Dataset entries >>
▬▬▬▬▬▬
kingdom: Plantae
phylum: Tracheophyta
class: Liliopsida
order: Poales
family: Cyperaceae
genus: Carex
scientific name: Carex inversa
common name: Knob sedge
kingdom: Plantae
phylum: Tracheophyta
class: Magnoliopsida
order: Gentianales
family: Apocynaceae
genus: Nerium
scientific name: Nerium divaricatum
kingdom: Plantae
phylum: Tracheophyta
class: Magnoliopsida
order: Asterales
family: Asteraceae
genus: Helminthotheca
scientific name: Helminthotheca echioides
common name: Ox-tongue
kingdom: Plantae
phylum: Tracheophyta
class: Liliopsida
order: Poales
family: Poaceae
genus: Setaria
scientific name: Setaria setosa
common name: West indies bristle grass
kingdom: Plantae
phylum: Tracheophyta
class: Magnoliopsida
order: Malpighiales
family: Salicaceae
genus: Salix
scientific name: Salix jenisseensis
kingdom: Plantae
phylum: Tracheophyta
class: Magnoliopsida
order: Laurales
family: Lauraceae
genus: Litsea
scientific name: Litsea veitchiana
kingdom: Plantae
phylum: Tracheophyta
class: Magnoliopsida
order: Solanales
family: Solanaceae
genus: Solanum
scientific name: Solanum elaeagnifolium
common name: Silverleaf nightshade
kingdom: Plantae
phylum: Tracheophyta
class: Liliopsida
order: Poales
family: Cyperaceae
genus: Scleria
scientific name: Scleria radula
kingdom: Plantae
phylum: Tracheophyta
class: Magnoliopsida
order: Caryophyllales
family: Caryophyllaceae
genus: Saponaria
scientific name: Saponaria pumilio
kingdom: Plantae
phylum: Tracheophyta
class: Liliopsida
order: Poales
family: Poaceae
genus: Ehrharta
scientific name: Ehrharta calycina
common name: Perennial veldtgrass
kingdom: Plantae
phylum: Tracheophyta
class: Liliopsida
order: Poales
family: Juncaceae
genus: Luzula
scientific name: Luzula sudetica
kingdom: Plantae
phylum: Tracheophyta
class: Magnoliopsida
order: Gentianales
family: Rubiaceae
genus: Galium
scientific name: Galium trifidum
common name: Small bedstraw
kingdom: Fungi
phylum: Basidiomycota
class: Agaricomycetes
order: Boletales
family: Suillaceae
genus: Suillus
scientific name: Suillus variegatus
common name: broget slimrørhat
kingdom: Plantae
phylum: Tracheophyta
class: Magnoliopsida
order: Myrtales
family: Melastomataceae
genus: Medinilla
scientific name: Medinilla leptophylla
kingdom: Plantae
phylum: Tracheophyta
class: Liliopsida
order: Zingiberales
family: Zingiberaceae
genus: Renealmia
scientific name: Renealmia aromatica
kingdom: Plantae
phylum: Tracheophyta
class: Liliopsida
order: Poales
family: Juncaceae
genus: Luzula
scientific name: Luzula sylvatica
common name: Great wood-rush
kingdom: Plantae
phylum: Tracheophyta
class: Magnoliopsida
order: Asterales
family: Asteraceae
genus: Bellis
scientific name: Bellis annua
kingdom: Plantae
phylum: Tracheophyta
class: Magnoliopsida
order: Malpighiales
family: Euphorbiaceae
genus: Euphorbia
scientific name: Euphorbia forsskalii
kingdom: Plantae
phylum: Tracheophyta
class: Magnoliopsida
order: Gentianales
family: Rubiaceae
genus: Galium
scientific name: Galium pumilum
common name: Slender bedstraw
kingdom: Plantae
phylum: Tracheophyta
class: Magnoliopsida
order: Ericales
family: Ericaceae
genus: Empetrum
▬▬▬▬▬▬
SHORT TASK >>
Please copy the lines of the material word for word, starting at the line that contains "genus: Litsea" and ending at the line that contains "scientific name: Suillus variegatus", with both of those lines included.

OUTPUT BELOW >>
genus: Litsea
scientific name: Litsea veitchiana
kingdom: Plantae
phylum: Tracheophyta
class: Magnoliopsida
order: Solanales
family: Solanaceae
genus: Solanum
scientific name: Solanum elaeagnifolium
common name: Silverleaf nightshade
kingdom: Plantae
phylum: Tracheophyta
class: Liliopsida
order: Poales
family: Cyperaceae
genus: Scleria
scientific name: Scleria radula
kingdom: Plantae
phylum: Tracheophyta
class: Magnoliopsida
order: Caryophyllales
family: Caryophyllaceae
genus: Saponaria
scientific name: Saponaria pumilio
kingdom: Plantae
phylum: Tracheophyta
class: Liliopsida
order: Poales
family: Poaceae
genus: Ehrharta
scientific name: Ehrharta calycina
common name: Perennial veldtgrass
kingdom: Plantae
phylum: Tracheophyta
class: Liliopsida
order: Poales
family: Juncaceae
genus: Luzula
scientific name: Luzula sudetica
kingdom: Plantae
phylum: Tracheophyta
class: Magnoliopsida
order: Gentianales
family: Rubiaceae
genus: Galium
scientific name: Galium trifidum
common name: Small bedstraw
kingdom: Fungi
phylum: Basidiomycota
class: Agaricomycetes
order: Boletales
family: Suillaceae
genus: Suillus
scientific name: Suillus variegatus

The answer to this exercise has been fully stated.